### EXERCISE
Search the records for the word "Русский" and pick out every line that has it.
Start of DATA TO PROCESS
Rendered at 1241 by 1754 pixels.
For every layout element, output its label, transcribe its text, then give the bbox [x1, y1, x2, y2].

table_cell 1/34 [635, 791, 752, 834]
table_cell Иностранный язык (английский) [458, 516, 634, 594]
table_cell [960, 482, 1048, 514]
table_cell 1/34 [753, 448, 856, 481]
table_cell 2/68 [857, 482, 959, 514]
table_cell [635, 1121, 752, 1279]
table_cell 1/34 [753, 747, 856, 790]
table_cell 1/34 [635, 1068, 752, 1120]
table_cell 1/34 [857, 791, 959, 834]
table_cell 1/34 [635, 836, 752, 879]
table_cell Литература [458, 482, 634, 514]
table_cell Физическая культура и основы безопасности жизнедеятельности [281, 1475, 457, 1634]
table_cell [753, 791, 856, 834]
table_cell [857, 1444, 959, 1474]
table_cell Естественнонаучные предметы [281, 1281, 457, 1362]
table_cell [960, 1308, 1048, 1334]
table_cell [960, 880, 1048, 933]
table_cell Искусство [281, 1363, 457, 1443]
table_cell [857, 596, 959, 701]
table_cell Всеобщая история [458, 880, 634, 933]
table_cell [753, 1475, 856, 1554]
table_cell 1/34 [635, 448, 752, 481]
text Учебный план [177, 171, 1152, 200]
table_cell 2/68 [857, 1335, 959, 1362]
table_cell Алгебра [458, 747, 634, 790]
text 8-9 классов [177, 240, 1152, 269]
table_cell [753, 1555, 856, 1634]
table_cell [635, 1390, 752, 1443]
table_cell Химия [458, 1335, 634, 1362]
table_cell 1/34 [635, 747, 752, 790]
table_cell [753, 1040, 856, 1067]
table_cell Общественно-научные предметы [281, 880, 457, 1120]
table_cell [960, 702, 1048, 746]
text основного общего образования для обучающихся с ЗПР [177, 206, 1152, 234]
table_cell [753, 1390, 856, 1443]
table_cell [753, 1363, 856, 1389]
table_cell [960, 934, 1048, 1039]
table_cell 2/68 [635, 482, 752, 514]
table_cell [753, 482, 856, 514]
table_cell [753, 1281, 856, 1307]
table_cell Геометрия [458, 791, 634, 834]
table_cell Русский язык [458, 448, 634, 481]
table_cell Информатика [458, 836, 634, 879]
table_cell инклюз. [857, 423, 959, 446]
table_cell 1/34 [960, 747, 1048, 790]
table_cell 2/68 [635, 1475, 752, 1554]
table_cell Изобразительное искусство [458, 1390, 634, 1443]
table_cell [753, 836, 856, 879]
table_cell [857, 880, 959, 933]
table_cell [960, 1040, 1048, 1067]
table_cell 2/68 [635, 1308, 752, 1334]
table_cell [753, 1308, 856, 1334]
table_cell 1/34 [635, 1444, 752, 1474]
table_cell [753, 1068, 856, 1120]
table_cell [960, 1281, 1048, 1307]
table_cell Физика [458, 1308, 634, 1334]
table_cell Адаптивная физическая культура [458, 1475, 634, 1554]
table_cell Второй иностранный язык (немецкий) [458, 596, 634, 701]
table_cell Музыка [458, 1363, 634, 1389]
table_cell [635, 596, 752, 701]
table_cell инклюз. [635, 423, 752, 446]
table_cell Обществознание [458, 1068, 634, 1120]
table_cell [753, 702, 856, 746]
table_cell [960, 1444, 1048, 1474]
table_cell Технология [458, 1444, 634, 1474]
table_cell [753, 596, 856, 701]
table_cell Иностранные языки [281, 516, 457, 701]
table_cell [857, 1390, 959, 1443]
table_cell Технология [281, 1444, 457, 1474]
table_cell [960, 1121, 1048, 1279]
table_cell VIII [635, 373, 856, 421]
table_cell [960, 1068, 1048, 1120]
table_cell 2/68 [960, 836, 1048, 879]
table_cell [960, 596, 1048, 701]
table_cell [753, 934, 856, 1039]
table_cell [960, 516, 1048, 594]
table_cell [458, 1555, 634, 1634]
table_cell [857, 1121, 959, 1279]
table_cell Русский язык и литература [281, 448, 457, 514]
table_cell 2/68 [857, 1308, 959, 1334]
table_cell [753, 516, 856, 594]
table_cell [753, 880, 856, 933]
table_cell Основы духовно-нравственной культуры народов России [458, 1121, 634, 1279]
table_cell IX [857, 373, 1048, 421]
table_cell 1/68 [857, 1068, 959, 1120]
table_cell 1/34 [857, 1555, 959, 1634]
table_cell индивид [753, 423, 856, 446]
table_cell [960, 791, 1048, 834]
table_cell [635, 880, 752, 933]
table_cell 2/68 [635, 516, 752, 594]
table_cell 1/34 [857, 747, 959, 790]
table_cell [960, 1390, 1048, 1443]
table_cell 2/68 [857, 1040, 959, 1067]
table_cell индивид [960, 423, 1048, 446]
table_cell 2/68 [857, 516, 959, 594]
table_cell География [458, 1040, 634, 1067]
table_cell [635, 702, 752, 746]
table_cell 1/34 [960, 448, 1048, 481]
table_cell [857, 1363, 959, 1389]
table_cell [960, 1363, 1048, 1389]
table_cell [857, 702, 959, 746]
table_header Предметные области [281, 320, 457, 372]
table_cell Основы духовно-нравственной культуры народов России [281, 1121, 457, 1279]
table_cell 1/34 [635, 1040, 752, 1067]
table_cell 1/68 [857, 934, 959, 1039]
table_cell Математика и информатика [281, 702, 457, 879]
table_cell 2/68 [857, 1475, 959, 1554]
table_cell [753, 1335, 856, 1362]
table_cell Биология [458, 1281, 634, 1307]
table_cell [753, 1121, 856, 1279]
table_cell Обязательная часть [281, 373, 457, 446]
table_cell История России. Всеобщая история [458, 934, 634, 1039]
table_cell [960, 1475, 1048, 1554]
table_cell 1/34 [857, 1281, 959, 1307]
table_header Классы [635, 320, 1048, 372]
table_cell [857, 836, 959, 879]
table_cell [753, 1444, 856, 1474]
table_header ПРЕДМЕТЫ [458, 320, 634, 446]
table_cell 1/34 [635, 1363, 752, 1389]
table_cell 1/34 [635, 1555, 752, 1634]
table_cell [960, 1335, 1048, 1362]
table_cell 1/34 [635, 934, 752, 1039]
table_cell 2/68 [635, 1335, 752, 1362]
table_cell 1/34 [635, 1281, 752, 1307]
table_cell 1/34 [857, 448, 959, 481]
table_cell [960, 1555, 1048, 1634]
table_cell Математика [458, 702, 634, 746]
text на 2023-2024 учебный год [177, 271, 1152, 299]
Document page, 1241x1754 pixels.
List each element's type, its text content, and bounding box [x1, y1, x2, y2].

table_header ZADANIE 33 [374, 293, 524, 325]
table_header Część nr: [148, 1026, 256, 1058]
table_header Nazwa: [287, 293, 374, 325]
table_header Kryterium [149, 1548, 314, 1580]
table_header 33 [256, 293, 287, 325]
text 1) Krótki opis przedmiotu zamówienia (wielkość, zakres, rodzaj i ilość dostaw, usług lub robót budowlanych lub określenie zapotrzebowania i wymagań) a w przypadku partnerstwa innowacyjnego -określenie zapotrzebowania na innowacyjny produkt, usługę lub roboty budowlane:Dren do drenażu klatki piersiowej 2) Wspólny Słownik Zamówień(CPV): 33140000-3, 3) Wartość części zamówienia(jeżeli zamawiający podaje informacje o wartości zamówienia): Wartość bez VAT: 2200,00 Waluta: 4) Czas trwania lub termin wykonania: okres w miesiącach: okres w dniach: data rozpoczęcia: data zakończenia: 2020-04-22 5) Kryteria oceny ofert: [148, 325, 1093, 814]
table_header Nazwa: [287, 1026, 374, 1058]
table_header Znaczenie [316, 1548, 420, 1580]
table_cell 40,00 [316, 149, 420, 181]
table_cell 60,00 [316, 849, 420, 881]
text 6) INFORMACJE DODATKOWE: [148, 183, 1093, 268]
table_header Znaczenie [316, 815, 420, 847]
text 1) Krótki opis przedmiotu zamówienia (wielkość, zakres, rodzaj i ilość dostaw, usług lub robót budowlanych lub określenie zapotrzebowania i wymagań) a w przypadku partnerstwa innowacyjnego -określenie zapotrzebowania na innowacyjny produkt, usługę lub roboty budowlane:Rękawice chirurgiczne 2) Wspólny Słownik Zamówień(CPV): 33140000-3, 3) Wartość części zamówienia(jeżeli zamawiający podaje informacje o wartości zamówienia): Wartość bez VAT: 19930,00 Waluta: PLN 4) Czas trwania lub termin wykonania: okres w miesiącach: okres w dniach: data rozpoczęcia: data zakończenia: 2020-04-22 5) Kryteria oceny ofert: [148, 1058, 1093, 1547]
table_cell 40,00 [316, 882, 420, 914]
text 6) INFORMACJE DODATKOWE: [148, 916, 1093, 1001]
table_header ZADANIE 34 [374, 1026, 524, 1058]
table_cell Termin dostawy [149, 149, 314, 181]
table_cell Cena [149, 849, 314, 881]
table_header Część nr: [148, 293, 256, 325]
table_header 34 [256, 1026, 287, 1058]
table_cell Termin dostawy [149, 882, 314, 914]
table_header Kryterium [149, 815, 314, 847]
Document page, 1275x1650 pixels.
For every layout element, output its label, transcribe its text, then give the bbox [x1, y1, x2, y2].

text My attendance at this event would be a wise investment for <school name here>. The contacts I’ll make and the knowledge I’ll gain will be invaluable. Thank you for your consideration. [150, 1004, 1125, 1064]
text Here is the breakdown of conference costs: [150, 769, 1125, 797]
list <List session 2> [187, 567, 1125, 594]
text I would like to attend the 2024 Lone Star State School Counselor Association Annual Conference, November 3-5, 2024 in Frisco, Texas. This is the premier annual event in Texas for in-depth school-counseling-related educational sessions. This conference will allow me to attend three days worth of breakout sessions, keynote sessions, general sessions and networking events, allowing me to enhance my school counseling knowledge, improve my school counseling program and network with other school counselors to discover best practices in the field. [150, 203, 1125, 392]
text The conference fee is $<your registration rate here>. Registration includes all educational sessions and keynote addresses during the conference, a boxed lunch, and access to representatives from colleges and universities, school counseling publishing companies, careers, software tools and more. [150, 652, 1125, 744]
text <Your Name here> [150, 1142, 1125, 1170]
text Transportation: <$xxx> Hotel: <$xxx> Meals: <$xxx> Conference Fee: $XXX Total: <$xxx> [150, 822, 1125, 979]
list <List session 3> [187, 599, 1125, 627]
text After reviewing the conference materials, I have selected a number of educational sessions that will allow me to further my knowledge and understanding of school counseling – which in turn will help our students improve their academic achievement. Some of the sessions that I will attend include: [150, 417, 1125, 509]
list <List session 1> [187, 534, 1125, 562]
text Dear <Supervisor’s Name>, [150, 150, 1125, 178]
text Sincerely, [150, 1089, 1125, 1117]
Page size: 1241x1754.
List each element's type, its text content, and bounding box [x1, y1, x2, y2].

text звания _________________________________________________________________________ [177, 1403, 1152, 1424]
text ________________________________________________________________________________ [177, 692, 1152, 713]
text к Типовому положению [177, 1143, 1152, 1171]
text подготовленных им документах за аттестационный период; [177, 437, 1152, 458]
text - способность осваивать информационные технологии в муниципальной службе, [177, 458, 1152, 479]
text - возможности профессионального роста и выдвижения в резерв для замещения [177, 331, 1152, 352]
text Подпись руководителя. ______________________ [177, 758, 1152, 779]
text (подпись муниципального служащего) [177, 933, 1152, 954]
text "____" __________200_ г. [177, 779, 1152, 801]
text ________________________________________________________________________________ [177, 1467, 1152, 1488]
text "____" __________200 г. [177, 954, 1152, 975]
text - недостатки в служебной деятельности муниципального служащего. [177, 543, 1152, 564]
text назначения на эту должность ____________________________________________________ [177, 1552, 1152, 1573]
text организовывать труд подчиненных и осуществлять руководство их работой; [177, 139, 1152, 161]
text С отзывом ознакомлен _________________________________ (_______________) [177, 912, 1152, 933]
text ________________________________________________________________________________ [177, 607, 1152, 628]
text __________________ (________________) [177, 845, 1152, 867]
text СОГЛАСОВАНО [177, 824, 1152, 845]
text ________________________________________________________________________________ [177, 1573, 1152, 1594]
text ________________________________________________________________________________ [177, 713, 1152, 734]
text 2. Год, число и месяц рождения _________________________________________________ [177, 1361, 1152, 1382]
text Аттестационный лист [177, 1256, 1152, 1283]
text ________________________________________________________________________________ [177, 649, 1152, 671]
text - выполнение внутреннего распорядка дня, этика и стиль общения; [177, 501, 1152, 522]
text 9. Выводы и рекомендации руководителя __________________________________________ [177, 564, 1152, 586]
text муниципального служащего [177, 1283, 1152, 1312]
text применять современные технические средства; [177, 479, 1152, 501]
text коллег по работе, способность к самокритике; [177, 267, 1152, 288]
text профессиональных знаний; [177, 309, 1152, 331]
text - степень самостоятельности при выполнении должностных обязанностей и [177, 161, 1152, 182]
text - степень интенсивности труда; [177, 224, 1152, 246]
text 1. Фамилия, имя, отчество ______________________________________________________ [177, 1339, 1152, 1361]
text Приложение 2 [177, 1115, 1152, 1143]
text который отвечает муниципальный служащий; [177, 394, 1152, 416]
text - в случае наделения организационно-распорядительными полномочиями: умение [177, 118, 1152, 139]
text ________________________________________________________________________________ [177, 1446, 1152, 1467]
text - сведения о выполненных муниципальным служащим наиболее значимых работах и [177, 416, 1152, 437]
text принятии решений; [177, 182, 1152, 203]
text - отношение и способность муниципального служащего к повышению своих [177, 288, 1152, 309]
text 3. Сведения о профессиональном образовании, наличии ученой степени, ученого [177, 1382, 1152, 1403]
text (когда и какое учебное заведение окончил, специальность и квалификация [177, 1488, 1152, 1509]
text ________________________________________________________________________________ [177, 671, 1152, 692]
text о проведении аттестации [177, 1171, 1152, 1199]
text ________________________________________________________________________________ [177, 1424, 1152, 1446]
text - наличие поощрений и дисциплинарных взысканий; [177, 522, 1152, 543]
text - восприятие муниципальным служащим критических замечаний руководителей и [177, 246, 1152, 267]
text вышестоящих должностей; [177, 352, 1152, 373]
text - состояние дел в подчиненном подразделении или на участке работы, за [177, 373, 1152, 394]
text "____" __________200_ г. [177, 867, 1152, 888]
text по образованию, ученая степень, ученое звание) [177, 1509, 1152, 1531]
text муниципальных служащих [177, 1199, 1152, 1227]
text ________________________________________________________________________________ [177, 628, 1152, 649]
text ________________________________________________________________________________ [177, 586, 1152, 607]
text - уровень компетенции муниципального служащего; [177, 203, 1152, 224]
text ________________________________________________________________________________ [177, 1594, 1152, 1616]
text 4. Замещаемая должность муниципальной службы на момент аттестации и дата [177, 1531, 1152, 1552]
End of DATA TO PROCESS
### REPLY
table_cell Русский язык [458, 448, 634, 481]
table_cell Русский язык и литература [281, 448, 457, 514]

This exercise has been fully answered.